Data records:
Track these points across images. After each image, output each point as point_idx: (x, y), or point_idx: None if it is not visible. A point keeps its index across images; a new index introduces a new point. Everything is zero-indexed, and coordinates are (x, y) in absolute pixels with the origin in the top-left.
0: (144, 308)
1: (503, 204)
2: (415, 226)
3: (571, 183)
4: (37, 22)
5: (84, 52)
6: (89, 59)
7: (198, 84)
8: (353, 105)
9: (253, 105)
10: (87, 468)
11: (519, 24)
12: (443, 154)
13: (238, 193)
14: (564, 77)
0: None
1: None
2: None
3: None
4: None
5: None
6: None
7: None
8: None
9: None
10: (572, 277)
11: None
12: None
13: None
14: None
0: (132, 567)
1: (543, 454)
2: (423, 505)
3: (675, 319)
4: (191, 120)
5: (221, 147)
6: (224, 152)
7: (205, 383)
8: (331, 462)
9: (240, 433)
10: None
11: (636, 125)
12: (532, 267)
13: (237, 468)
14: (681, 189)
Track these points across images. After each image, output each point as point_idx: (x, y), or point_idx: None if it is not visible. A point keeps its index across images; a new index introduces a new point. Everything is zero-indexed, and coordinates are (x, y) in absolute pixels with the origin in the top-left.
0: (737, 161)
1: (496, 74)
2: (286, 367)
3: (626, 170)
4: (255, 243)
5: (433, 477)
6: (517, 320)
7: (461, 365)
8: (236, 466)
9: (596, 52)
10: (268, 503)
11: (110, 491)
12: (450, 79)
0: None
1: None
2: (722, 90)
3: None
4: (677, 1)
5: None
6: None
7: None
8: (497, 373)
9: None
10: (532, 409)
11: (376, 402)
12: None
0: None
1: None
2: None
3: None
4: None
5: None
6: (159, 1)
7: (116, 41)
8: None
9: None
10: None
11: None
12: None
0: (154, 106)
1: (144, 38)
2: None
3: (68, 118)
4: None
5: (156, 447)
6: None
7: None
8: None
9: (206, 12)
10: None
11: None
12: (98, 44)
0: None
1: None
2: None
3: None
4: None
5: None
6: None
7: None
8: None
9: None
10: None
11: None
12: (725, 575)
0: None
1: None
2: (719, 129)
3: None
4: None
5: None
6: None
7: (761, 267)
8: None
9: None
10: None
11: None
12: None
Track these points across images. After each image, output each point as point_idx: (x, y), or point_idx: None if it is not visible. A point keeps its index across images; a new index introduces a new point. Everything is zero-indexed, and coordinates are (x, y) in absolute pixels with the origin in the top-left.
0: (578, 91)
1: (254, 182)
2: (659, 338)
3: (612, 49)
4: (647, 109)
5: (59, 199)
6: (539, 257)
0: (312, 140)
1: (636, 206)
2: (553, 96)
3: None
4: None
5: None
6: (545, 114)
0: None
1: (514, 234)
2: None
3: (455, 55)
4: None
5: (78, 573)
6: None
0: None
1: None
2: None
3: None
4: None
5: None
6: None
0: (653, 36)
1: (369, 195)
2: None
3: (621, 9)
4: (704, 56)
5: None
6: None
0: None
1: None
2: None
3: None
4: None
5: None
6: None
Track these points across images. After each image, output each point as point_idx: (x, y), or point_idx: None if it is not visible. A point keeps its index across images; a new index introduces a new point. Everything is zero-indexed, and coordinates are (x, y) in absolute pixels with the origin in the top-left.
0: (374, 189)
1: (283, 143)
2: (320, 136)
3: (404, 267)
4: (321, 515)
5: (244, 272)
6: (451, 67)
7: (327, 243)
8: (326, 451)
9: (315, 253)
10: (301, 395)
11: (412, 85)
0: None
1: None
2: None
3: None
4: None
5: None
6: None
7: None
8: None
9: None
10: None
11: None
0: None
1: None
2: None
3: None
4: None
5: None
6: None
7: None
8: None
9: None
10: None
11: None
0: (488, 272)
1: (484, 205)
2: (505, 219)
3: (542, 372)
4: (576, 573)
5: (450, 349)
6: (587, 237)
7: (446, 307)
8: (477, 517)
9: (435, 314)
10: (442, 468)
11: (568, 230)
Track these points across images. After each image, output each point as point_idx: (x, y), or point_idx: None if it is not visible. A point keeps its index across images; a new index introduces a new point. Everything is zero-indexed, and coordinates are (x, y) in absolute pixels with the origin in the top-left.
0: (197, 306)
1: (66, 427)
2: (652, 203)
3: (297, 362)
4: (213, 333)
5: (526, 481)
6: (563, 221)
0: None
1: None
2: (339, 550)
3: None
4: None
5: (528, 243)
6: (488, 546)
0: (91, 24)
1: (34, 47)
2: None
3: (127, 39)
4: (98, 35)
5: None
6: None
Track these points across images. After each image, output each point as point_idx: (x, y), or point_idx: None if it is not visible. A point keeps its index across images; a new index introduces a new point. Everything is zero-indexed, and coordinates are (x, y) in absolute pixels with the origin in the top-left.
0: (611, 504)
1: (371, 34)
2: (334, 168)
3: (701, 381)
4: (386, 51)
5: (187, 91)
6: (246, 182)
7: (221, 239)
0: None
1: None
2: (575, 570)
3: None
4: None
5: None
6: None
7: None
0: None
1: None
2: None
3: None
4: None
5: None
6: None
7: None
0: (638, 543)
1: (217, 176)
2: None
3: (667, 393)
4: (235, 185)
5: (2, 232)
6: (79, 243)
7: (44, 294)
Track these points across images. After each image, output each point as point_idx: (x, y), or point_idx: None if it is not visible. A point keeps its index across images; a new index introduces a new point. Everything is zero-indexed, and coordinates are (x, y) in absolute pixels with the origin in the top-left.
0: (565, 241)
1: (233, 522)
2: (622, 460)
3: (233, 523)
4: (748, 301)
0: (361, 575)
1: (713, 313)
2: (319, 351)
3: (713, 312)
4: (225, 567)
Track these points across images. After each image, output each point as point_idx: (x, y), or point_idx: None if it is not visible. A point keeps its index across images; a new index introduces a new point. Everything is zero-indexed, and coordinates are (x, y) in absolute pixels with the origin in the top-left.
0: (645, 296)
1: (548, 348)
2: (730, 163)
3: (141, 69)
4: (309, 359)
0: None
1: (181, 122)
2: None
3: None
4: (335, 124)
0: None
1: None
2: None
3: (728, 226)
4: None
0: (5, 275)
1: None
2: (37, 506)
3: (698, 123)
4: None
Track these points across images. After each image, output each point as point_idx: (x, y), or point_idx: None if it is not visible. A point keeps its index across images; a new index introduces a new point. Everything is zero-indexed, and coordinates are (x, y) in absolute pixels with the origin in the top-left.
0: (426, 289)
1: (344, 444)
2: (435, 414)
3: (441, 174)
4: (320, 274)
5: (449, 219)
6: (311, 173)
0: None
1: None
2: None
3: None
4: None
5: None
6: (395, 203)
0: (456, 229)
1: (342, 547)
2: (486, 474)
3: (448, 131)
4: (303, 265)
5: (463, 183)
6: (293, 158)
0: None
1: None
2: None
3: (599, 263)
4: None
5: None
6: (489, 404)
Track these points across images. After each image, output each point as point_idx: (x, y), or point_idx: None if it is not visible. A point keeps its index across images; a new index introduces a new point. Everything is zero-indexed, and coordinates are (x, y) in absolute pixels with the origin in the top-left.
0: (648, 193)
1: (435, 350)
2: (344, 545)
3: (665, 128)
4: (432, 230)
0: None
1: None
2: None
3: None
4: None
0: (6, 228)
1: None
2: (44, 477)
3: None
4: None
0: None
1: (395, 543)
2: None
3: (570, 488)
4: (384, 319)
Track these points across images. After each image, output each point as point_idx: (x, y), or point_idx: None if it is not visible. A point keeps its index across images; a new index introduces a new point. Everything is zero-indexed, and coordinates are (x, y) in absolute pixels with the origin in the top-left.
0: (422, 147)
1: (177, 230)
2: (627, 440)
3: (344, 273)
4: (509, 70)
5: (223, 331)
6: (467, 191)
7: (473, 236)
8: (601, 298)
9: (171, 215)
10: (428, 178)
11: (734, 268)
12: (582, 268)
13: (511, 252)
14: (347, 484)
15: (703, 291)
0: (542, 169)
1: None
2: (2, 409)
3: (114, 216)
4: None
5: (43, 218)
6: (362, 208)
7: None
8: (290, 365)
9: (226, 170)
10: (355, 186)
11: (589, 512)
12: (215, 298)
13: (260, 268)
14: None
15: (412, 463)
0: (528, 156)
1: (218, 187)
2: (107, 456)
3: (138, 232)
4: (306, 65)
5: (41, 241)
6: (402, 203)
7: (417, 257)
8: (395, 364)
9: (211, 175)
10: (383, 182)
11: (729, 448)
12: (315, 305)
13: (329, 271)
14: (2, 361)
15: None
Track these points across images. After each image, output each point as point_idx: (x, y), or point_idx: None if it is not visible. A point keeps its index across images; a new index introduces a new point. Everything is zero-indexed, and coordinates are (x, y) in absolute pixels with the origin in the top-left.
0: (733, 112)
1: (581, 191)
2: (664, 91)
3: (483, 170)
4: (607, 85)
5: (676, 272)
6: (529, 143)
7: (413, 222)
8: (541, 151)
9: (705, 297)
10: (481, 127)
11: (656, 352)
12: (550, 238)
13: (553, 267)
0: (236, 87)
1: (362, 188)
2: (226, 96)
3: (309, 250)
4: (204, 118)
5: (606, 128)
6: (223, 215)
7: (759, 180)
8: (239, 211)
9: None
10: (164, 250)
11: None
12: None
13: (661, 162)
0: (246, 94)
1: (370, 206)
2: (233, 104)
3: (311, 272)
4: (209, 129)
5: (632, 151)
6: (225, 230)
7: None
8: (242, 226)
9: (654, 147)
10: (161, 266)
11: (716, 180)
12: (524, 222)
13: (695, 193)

• **Instructions to follow**:
Copy the records from the start through the line that contains "14: (681, 189)", substituting "hidden" for "not visible" and changing nothing else.

• **Task solution**:
Track these points across images. After each image, output each point as point_idx: (x, y), or point_idx: None if it is hidden. A point keeps its index across images; a new index introduces a new point. Everything is zero-indexed, and coordinates are (x, y) in absolute pixels with the origin in the top-left.
0: (144, 308)
1: (503, 204)
2: (415, 226)
3: (571, 183)
4: (37, 22)
5: (84, 52)
6: (89, 59)
7: (198, 84)
8: (353, 105)
9: (253, 105)
10: (87, 468)
11: (519, 24)
12: (443, 154)
13: (238, 193)
14: (564, 77)
0: None
1: None
2: None
3: None
4: None
5: None
6: None
7: None
8: None
9: None
10: (572, 277)
11: None
12: None
13: None
14: None
0: (132, 567)
1: (543, 454)
2: (423, 505)
3: (675, 319)
4: (191, 120)
5: (221, 147)
6: (224, 152)
7: (205, 383)
8: (331, 462)
9: (240, 433)
10: None
11: (636, 125)
12: (532, 267)
13: (237, 468)
14: (681, 189)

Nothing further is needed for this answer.